Forty-four million Iranians are eligible to head to the polls today, in a country that often sees its rigged elections generate voter turnout in the 60 to 85 percent range.
Internal opposition to the hard-line leadership remains as strong as it's ever been. From the Christian Science Monitor:
Many reform-leaning Iranians on Friday said they saw no point in voting at all, since their ballot would not turn back hard-line control. Some 1,700 candidates, most of them reformists, were disqualified by hard-line vetting bodies, ensuring that the bulk of the 4,500 who remain are members of two main conservative camps....Widespread anger at reform leaders for failing to keep those promises – and allowing conservatives to checkmate their progress at every turn – caused reformers, many of them young, to turn away from politics and punish their former heroes.
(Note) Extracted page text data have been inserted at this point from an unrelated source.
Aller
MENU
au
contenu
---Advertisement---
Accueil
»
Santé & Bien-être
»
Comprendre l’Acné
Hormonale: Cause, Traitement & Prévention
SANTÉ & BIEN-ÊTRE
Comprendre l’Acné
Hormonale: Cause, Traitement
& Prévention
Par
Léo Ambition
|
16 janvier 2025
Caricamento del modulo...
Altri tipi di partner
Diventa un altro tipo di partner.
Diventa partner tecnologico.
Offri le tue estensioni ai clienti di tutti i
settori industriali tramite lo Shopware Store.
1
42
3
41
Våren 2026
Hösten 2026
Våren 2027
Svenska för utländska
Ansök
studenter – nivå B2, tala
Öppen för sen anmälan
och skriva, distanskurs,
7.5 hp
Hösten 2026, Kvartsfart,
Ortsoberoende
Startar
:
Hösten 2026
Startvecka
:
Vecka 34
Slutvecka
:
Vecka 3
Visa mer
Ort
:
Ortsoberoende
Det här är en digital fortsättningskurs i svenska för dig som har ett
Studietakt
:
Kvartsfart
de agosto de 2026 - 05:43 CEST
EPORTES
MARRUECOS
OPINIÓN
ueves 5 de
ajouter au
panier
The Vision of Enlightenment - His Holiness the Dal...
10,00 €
Today there is also widespread unhappiness with economic problems, and fierce criticism of Ahmadinejad's policy even from fellow conservatives.
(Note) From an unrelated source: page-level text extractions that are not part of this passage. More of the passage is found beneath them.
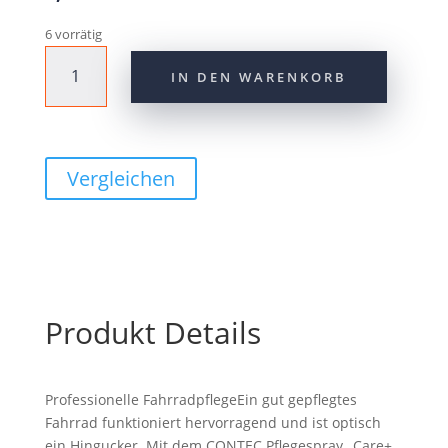
6 vorrätig
CONTEC
IN DEN WARENKORB
Pflegespray
"Care+
Trim
Shine"
200ml
Vergleichen
Menge
Produkt Details
Professionelle FahrradpflegeEin gut gepflegtes
Fahrrad funktioniert hervorragend und ist optisch
ein Hingucker. Mit dem CONTEC Pflegespray „Care+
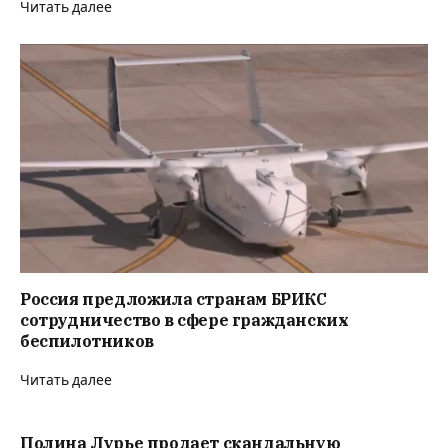
Читать далее
Россия предложила странам БРИКС
сотрудничество в сфере гражданских
беспилотников
Читать далее
Полина Лурье продает скандальную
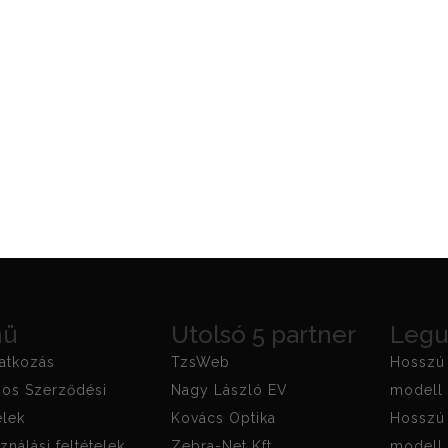
nü
Utolsó 5 partner
Legu
atkozás
TzsWeb
Hosszú 
nos Szerződési
Nagy László EV
modell 
elek
Kovács Optika
Hosszú 
ználási feltételek
Zebra-Net Kft.
modell 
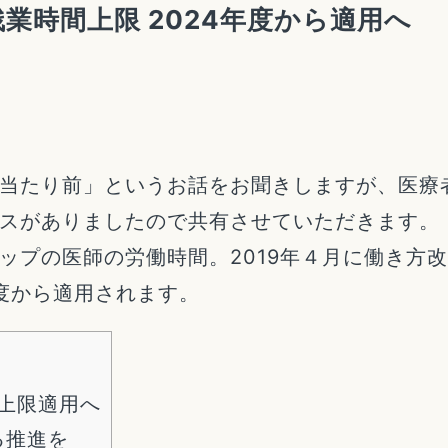
業時間上限 2024年度から適用へ
当たり前」というお話をお聞きしますが、医療
スがありましたので共有させていただきます。
ップの医師の労働時間。2019年４月に働き方
年度から適用されます。
間上限適用へ
る推進を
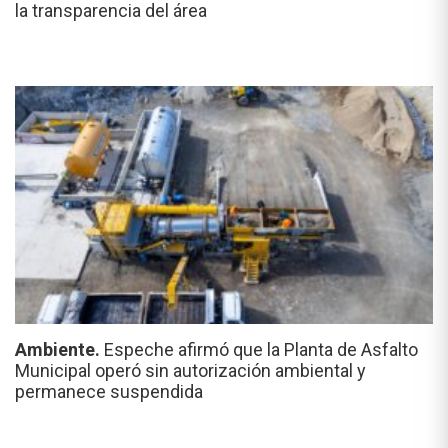
la transparencia del área
Ambiente.
Espeche afirmó que la Planta de Asfalto
Municipal operó sin autorización ambiental y
permanece suspendida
Here at home, conservatives aren't even waiting until the ballots are counted before calling for America to become more hostile to the Persian state. Arthur Herman, last seen arguing that the Vietnam War actually went just fine, wrote in today's New York Post: "In dealing with rogue states, diplomacy can never be a substitute for, or even the alternative to, force. It can only be effective as the extension of force - force that is a credible threat because it will be decisive if unleashed, and because it plainly will be unleashed should diplomacy fail."
Of course, if Iran is not a rogue state committed to American destruction, but instead is a weak, divided country run by insecure leaders terrified of America's huge military presence on its borders, then threats of force will only succeed in scaring the leadership into bellicosity. But hey, recklessly threatening a state with force worked last time, right?